Psychologists talk about autobiographical, episodic, semantic, and working memories. Our autobiographical memory is about the chain of episodic memories over the years that we hold about ourselves. Episodic memory can recall events from the past with all the associated emotions. Eve kept the pain she felt when she broke her leg in her episodic memory. Let us suppose she could keep many such events in her autobiographical memory. We keep all the facts such as the names of people and locations stored in our semantic memory. Eve as an early human might not have had a very good autobiographical memory if she could not place events of her life stored in episodic memories in the right order and at the proper locations. We call our working memory to help us in our daily life. When we need to find someone’s name in a list alphabetically ordered, we need to remember the last location of the list that we had already searched.

The existences that we discussed are different from our memories. Habits are not our long-term memories. People who cannot form short-term memories too can learn habits by simply repeating them. Habits are stored in a more primitive area in the brain. In other words, this part of the brain developed before more advanced parts of our brain. Thus, autobiographical existence is more than autobiographical memory.

#### [Given material]
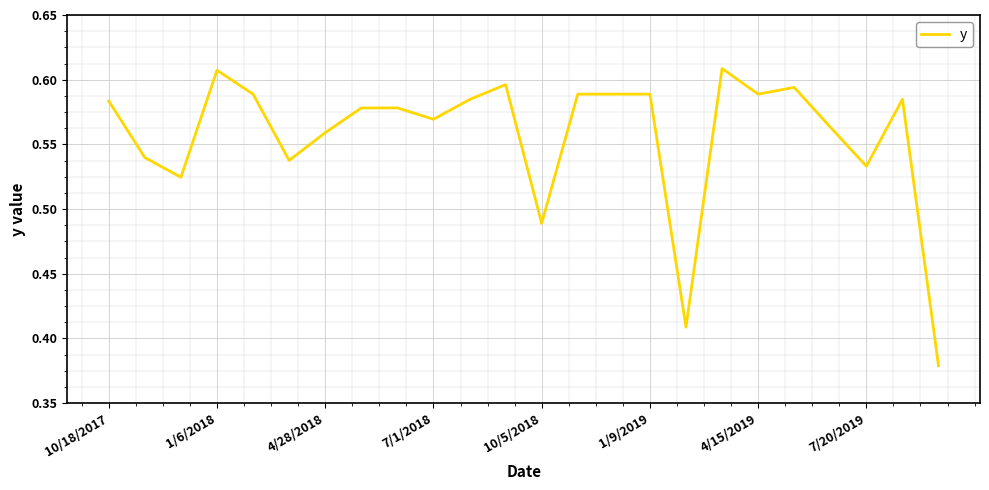

Which category has the highest value across all series?

17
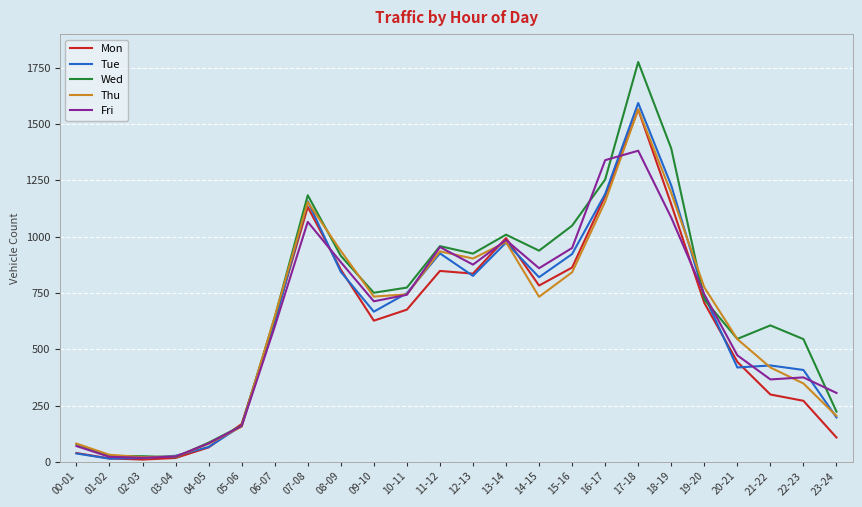

How many lines are shown in the chart?

5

#### [What the task asks]
Continue the passage above about kinds of memory and autobiographical existence, starting after its last sentence.

#### [Response area]
Biographies That are Surrealistic

Frequently, people who write biographies vividly describe events in their subject’s life. Usually, nobody other than the subject, himself or herself, would know the circumstances and causes leading to certain events in life. Using imagination to fill in the gaps may seem fictionalising a biographical sketch. We read many biographies of the same person due to various interpretations put forward by biographers. But none of us can ever know the dark secrets of people’s autobiographical existence. In the case of our fictional Eve, we can only assume why she collected all the pebbles, but would not know why for sure. She did not tell anyone. She was the only one who knew every crease and all the wrinkles on her face.

Similarly, Eve could not know her second face that had been embedded in the memories of her kith and her kin. It wasn’t visible to her. Her people could hold a multitude of faces of Eve in their memories. But they all merged into a single face that simply said how the world saw Eve.

Eve’s third face was about what we leave behind. Whatever remains after we leave our familiar surroundings, the third face would emerge. That is our historical existence that resides in people’s memories, photos, home movies, etc. If her biographers only source information about the last two existences, we can see Eve in the way the world knew her.

What You See, What You Get

We as the descendants of Primordial Eve inherited her three faces. Our faces that meet the eye are unique. We can arguably say each one of us got three faces that are unique, too. Using a rather philosophical and, perhaps, more appropriate term, we can call these faces our existences.

Once born, each one of us, at some point in time, occupies three different lives; the person who lives, the person who live in others’ memories and the person who will live in mementos and stories left behind.

It would be nice if we can manage, perhaps, by being true to ourselves, to make sure that those three existences tell a consistent story about us.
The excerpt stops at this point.